Damaged data is delivered to the application: look at the window on the left!

We were also able to reproduce this test system on cloud platforms. The default Kubernetes configuration shows the same picture (for example, when using the Google Container Engine). The default Docker configuration (with NAT) is secure, and the Docker configuration on IPv6 is not.

We eliminate the error

After studying the network kernel code, it became clear that this error was in the veth module of the kernel. In the kernel, in packets that come from real network devices, the parameters ip_summed are assigned the value CHECKSUM_UNNECESSARY if the hardware has checked the checksums, or CHECKSUM_NONE if the packet is bad or it was not possible to check it.

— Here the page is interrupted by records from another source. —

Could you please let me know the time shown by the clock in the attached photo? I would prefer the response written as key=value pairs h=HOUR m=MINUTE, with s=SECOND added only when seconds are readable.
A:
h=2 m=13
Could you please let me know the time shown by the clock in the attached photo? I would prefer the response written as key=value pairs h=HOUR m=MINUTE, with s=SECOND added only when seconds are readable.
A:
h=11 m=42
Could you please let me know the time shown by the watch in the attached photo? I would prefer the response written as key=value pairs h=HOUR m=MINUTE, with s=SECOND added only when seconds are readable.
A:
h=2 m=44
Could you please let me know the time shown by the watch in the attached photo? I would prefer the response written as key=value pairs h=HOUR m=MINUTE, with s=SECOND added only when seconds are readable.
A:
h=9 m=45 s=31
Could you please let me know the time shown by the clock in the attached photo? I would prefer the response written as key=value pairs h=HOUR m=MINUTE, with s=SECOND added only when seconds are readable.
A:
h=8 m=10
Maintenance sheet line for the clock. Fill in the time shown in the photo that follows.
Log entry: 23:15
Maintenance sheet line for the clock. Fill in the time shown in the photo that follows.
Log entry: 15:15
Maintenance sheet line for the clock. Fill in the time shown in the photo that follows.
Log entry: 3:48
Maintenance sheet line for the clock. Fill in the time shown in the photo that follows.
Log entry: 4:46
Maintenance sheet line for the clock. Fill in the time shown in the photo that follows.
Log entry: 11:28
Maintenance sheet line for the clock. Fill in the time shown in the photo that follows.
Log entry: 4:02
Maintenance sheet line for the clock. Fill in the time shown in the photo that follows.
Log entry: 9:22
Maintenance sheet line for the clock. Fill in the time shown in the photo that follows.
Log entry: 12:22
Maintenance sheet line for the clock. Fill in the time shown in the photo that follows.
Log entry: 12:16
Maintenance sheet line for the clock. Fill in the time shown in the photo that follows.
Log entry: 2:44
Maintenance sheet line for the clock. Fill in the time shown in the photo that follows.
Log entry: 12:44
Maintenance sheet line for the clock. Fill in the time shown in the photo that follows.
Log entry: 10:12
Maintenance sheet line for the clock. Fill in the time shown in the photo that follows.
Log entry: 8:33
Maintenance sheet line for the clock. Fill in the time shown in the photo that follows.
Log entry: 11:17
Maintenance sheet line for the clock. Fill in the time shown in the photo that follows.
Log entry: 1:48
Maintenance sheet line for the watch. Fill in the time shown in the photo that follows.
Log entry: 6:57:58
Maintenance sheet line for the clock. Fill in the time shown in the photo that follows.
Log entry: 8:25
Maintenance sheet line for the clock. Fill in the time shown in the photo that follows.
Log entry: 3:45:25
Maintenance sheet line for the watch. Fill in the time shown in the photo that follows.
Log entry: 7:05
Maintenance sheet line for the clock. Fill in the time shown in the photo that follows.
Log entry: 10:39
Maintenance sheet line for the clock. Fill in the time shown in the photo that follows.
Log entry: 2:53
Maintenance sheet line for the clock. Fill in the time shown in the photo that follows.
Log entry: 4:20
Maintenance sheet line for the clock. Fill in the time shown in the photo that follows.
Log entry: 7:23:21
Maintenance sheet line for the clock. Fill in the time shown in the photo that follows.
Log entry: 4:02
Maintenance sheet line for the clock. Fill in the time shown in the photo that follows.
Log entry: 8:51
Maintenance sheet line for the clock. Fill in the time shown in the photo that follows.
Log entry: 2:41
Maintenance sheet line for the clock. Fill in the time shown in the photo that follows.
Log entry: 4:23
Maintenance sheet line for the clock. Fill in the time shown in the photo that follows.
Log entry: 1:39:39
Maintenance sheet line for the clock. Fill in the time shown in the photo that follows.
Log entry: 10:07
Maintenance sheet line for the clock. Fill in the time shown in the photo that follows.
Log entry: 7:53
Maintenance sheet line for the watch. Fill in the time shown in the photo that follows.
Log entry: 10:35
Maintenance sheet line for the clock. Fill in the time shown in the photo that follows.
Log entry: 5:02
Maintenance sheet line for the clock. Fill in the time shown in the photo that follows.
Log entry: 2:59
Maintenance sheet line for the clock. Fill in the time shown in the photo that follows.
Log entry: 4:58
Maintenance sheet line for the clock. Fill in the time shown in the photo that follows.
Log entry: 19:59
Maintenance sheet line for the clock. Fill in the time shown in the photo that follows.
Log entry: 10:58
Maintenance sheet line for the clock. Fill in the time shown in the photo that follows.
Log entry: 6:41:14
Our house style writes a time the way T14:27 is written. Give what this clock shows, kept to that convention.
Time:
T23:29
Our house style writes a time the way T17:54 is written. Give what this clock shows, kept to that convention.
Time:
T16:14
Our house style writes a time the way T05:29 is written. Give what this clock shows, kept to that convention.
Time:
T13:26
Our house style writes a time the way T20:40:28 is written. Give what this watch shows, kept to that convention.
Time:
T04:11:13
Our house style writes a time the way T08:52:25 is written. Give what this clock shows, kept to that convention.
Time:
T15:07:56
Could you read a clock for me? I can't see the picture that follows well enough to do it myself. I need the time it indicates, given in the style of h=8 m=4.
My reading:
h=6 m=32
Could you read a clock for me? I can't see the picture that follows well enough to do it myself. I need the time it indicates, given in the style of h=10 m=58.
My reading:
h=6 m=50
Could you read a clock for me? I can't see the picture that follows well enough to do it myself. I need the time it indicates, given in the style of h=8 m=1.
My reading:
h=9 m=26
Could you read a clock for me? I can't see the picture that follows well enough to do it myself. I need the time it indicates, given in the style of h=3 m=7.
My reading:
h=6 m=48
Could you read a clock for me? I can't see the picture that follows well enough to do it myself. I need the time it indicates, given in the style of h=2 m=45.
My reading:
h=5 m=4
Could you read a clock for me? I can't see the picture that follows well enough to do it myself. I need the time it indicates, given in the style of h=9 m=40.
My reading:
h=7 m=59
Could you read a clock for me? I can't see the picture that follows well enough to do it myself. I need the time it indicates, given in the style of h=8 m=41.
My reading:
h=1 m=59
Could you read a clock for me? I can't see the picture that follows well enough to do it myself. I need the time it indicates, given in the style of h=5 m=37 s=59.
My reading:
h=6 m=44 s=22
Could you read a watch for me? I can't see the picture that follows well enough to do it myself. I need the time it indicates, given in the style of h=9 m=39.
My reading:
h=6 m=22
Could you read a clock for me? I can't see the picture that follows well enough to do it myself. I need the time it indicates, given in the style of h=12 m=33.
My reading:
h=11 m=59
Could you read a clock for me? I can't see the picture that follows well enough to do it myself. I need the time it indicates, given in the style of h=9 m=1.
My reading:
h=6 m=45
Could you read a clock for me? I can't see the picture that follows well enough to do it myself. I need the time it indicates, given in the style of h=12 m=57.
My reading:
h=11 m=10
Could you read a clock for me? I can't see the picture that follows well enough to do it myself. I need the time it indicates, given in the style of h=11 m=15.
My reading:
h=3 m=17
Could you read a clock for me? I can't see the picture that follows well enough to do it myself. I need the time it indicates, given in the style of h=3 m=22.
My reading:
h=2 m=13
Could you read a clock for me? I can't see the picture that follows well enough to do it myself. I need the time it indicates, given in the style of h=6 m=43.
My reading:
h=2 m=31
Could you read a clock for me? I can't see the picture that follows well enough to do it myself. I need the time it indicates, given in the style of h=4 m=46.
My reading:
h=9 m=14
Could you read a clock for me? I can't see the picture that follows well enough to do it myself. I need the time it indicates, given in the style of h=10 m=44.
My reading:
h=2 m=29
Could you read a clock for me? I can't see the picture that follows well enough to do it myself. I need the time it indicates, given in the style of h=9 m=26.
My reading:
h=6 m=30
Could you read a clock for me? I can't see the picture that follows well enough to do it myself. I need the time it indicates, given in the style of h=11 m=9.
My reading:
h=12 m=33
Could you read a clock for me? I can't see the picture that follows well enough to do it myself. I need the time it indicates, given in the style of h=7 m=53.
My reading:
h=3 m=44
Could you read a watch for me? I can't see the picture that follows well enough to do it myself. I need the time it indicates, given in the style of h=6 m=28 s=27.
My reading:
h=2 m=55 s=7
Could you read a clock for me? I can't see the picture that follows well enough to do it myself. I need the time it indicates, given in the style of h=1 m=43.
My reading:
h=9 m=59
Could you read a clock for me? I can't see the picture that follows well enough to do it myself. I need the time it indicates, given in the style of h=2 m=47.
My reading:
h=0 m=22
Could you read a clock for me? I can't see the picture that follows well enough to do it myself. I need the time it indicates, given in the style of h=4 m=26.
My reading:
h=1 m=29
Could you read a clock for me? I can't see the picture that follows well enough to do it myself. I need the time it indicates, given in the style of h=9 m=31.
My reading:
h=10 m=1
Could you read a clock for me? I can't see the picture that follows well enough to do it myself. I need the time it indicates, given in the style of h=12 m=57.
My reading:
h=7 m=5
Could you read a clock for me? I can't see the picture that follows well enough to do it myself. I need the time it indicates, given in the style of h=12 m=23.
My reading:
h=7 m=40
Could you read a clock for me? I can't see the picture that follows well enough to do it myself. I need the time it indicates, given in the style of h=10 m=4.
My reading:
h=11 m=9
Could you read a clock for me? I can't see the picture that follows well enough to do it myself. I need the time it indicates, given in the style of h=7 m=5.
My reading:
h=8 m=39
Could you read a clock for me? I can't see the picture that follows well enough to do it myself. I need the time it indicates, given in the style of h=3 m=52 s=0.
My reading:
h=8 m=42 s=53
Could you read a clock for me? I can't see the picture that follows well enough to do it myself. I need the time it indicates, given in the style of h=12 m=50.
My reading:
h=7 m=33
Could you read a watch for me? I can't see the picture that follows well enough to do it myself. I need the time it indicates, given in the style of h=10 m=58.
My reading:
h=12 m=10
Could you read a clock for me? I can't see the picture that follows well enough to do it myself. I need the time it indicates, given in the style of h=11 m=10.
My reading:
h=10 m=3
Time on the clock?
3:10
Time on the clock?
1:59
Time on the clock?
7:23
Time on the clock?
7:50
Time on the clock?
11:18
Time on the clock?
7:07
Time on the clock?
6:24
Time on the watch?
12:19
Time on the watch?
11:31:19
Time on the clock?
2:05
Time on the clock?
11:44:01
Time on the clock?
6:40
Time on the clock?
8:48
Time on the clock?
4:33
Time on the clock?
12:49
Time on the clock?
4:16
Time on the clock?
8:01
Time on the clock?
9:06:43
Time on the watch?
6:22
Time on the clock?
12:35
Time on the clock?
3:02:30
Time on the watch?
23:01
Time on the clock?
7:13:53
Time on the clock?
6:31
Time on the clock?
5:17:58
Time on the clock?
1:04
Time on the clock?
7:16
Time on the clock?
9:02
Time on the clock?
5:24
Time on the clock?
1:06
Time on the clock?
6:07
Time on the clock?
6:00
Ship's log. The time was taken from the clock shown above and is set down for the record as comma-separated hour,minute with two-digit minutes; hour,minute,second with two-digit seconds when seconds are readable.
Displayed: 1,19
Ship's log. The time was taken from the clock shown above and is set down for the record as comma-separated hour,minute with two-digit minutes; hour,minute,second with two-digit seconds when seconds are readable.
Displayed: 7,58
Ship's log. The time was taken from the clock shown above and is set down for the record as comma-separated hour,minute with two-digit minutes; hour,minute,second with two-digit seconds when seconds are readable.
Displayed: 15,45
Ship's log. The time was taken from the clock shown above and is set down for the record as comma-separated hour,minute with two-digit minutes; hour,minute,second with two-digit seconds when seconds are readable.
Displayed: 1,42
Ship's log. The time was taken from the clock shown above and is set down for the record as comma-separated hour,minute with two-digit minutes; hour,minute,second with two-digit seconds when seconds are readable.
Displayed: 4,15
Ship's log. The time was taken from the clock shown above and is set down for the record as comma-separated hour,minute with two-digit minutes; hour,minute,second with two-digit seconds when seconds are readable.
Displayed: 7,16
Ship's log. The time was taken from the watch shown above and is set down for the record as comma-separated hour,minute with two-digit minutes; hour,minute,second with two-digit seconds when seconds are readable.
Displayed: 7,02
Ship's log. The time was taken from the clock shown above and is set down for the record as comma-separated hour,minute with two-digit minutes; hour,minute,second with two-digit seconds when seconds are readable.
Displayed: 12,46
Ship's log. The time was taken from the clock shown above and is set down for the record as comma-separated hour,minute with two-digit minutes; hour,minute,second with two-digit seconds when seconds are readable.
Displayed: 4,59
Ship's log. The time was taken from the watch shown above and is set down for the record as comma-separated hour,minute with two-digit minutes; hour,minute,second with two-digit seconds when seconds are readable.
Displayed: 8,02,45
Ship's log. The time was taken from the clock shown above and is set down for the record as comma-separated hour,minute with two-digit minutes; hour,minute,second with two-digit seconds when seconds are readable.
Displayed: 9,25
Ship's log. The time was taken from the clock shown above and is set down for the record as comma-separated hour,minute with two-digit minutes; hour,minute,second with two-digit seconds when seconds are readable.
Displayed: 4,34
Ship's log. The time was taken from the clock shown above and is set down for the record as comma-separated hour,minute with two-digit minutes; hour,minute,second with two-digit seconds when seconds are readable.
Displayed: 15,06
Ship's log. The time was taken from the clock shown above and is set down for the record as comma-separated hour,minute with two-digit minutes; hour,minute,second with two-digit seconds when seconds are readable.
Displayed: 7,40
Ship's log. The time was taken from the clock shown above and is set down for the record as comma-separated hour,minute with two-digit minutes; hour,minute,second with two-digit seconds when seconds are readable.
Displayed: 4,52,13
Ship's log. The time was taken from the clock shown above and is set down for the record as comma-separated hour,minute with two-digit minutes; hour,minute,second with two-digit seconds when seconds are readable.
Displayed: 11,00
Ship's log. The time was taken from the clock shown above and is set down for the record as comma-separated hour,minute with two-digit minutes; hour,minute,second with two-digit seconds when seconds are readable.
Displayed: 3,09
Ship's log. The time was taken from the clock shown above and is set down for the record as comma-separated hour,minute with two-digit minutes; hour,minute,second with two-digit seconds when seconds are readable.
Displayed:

The code in veth.c replaced CHECKSUM_NONE with CHECKSUM_UNNECESSARY. This led to the fact that the checksums that were to be checked and rejected by the software were simply silently ignored. After removing this code, packets were transferred from one stack to another unchanged (as expected, tcpdump showed incorrect checksums on both sides), and were delivered (or delayed) correctly to applications. We did not check all possible network configurations, only a few common ones, such as Bridge-container connection, using NAT between the host and the container, and routing from real devices to containers. We effectively implemented this in the work of Twitter (disabling the calculation of the checksum when receiving and unloading veth-devices).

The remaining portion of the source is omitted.